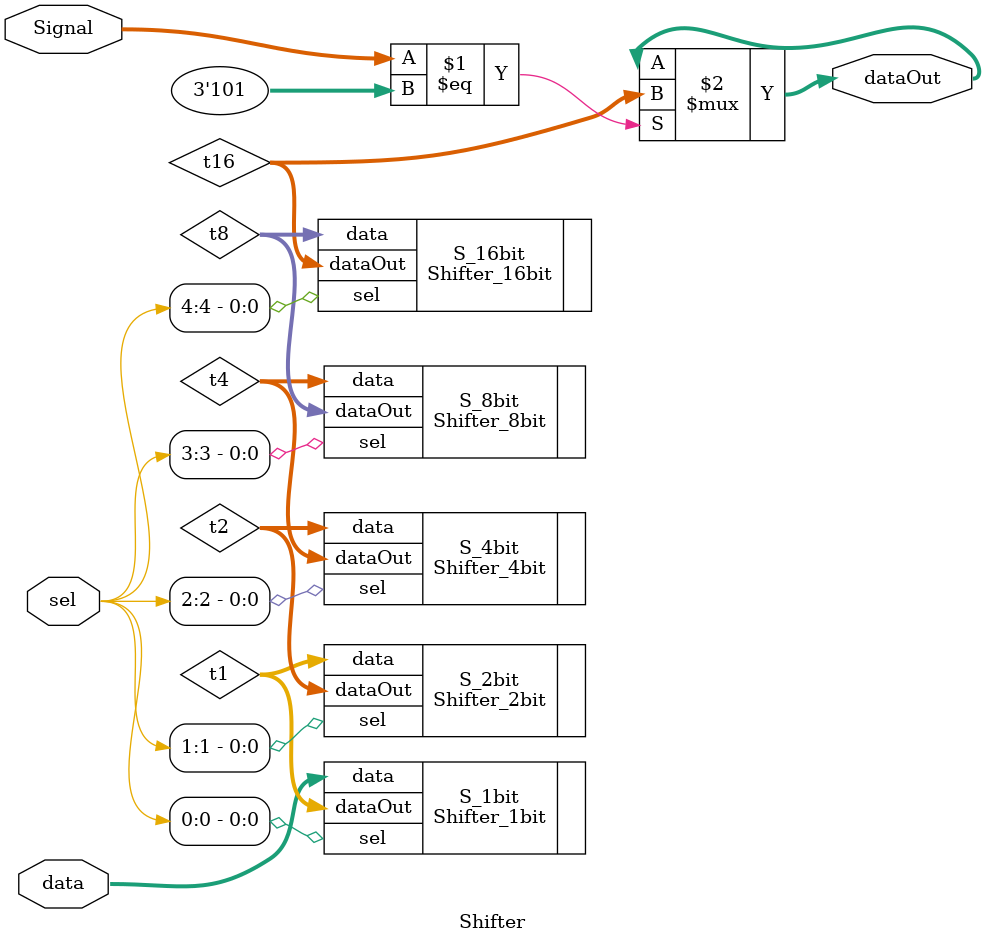
<source format=v>
`timescale 1ns/1ns
module Shifter( data, sel, dataOut, Signal ) ;
	input [31:0] data ;
	input [4:0] sel ;
	input [2:0] Signal ;
	output [31:0] dataOut ;
	wire [31:0] data, dataOut ;
	wire [31:0] t1, t2, t4, t8, t16 ;

	parameter SRL = 3'b101;

	
	Shifter_1bit S_1bit( .data(data), .sel( sel[0] ), .dataOut( t1 ) ) ;
	Shifter_2bit S_2bit( .data(t1), .sel( sel[1] ), .dataOut( t2 ) ) ;
	Shifter_4bit S_4bit( .data(t2), .sel( sel[2] ), .dataOut( t4 ) ) ;
	Shifter_8bit S_8bit( .data(t4), .sel( sel[3] ), .dataOut( t8 ) ) ;
	Shifter_16bit S_16bit( .data(t8), .sel( sel[4] ), .dataOut( t16 ) ) ;

	assign dataOut = ( Signal == SRL ) ? t16 : dataOut ; 


endmodule
</source>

Exercise directions = Copy out, word for word, the part of the entries above that begins at the line with "input [2:0] Signal ;" and ends at the line with "Shifter_8bit S_8bit( .data(t4), .sel( sel[3]", including both.

Problem solution =
	input [2:0] Signal ;
	output [31:0] dataOut ;
	wire [31:0] data, dataOut ;
	wire [31:0] t1, t2, t4, t8, t16 ;

	parameter SRL = 3'b101;

	
	Shifter_1bit S_1bit( .data(data), .sel( sel[0] ), .dataOut( t1 ) ) ;
	Shifter_2bit S_2bit( .data(t1), .sel( sel[1] ), .dataOut( t2 ) ) ;
	Shifter_4bit S_4bit( .data(t2), .sel( sel[2] ), .dataOut( t4 ) ) ;
	Shifter_8bit S_8bit( .data(t4), .sel( sel[3] ), .dataOut( t8 ) ) ;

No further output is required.